> Written exercise:
Reproduce the material below verbatim from the line with "state / province: Alto Parana" to the line with "elevation (m): 3400", including both of those lines.

Entries drawn from a collection:
• • • •

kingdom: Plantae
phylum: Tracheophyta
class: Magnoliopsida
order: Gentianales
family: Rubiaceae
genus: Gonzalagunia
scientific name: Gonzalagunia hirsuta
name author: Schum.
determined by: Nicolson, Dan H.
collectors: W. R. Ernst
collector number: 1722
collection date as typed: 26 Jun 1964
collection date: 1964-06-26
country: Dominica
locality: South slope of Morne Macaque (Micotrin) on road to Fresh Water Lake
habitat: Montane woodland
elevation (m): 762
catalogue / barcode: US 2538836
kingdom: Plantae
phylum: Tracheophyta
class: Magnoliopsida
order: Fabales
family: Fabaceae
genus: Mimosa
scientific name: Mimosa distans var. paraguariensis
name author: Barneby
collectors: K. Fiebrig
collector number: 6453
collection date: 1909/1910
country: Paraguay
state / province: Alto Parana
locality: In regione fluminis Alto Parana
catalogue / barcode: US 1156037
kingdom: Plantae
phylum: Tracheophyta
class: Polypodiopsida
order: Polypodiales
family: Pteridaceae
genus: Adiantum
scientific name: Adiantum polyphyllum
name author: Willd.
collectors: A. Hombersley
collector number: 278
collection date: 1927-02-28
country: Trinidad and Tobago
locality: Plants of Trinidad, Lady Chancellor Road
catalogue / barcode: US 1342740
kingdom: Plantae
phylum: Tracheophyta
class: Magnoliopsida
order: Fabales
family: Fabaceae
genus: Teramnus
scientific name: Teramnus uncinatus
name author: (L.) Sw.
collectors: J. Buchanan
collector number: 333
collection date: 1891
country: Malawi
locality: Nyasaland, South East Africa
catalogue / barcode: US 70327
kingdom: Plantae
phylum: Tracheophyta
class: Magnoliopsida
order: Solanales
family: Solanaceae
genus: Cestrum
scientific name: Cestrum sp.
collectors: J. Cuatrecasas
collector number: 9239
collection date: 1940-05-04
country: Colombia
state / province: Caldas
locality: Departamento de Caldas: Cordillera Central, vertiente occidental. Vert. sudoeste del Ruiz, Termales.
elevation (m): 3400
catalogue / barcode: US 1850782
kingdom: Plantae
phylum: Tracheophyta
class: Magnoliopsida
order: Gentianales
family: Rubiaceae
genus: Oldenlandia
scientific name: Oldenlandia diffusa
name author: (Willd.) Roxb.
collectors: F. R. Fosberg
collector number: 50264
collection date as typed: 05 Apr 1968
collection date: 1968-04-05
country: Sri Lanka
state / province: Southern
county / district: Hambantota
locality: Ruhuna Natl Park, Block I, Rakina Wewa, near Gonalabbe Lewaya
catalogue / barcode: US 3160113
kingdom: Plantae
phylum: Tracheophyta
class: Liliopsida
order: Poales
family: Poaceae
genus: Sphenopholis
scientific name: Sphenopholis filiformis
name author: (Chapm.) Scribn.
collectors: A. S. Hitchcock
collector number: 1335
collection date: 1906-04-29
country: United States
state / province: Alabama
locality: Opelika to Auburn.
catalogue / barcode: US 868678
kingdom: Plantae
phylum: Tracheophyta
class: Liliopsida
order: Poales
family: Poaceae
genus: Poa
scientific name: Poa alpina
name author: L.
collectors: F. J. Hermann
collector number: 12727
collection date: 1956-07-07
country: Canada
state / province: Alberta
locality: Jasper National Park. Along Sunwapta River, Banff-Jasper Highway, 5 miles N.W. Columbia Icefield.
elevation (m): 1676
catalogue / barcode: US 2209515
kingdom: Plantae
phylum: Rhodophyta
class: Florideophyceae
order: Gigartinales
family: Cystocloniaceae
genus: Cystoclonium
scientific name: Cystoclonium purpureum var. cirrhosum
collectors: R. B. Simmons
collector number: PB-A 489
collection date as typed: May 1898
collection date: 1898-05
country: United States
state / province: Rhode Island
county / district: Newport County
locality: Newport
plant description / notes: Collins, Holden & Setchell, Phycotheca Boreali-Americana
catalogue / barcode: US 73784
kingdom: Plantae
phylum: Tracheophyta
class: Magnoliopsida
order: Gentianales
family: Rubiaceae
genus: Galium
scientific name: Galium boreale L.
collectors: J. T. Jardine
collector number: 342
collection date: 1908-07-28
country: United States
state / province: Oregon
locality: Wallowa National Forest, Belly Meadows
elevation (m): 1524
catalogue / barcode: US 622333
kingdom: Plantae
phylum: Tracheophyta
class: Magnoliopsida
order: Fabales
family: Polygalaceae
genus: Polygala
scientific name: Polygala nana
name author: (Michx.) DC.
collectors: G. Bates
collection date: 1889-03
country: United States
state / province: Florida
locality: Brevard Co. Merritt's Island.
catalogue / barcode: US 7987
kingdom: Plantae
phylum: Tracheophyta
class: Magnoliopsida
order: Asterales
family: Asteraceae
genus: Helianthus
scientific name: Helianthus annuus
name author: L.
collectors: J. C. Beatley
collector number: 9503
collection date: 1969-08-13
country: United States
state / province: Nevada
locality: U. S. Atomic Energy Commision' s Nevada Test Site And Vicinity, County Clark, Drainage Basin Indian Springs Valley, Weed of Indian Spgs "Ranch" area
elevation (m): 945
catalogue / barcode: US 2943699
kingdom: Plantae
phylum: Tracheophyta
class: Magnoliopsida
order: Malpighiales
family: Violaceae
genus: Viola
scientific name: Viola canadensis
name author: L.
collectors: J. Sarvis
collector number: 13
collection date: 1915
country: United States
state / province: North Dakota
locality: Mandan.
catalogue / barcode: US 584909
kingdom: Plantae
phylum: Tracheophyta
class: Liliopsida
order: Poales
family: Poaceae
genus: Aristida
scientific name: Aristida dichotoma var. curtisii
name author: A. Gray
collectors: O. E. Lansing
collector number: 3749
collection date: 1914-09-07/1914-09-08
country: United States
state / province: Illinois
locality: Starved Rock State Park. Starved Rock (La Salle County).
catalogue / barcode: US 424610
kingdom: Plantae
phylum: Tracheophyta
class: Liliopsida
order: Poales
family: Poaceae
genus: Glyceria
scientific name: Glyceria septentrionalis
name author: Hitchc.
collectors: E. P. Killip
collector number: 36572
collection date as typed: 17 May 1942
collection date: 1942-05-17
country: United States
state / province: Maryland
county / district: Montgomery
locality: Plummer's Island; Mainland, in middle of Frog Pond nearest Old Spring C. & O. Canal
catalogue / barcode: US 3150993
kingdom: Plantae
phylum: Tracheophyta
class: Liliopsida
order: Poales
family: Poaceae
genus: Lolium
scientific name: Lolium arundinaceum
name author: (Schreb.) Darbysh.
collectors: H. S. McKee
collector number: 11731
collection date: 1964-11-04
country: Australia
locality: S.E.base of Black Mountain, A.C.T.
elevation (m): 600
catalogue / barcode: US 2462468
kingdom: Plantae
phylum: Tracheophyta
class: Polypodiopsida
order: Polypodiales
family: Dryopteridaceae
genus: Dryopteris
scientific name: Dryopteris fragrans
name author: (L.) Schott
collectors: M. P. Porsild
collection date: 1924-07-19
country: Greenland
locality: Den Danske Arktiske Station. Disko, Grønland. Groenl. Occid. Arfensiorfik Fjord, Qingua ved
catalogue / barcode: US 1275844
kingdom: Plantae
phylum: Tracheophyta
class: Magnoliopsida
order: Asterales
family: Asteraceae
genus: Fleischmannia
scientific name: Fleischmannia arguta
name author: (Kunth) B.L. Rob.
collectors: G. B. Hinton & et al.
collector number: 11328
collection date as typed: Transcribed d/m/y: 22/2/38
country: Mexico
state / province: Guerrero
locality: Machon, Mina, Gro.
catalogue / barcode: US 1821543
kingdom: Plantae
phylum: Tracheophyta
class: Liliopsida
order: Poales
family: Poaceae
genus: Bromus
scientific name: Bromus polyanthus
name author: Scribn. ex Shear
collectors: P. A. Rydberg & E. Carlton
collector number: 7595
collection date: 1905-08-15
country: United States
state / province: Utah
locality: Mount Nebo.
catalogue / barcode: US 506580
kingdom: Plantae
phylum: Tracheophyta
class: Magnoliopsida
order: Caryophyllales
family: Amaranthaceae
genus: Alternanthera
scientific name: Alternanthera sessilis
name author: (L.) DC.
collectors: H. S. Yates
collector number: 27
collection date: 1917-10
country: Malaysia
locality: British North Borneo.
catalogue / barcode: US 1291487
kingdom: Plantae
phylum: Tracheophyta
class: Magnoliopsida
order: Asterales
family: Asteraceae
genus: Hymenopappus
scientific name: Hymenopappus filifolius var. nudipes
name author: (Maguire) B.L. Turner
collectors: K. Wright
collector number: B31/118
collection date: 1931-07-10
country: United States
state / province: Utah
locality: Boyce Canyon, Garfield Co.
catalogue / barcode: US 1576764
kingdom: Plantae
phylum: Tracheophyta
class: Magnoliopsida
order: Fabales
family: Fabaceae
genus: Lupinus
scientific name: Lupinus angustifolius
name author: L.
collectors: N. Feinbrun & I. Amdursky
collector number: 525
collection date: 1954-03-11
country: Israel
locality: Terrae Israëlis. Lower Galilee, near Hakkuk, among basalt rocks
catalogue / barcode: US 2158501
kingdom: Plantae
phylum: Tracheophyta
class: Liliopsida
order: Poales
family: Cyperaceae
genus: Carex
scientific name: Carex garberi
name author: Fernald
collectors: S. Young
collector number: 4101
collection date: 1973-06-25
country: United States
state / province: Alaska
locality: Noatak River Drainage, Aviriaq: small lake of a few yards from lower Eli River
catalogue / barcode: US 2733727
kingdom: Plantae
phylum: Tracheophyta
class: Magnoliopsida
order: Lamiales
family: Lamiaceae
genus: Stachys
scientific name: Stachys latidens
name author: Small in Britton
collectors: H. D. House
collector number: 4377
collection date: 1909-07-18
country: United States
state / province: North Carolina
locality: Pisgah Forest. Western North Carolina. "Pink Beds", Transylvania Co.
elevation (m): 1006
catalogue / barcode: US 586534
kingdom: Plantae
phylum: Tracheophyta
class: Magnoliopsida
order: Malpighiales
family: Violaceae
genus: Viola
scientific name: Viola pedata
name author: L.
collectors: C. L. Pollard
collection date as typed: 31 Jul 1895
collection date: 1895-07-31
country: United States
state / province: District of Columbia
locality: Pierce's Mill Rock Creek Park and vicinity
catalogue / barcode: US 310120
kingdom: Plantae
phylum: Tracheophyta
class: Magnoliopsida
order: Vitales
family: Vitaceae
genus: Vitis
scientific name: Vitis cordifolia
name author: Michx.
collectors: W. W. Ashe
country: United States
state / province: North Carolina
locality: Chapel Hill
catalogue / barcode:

• • • •

> Solution for this problem:
state / province: Alto Parana
locality: In regione fluminis Alto Parana
catalogue / barcode: US 1156037
kingdom: Plantae
phylum: Tracheophyta
class: Polypodiopsida
order: Polypodiales
family: Pteridaceae
genus: Adiantum
scientific name: Adiantum polyphyllum
name author: Willd.
collectors: A. Hombersley
collector number: 278
collection date: 1927-02-28
country: Trinidad and Tobago
locality: Plants of Trinidad, Lady Chancellor Road
catalogue / barcode: US 1342740
kingdom: Plantae
phylum: Tracheophyta
class: Magnoliopsida
order: Fabales
family: Fabaceae
genus: Teramnus
scientific name: Teramnus uncinatus
name author: (L.) Sw.
collectors: J. Buchanan
collector number: 333
collection date: 1891
country: Malawi
locality: Nyasaland, South East Africa
catalogue / barcode: US 70327
kingdom: Plantae
phylum: Tracheophyta
class: Magnoliopsida
order: Solanales
family: Solanaceae
genus: Cestrum
scientific name: Cestrum sp.
collectors: J. Cuatrecasas
collector number: 9239
collection date: 1940-05-04
country: Colombia
state / province: Caldas
locality: Departamento de Caldas: Cordillera Central, vertiente occidental. Vert. sudoeste del Ruiz, Termales.
elevation (m): 3400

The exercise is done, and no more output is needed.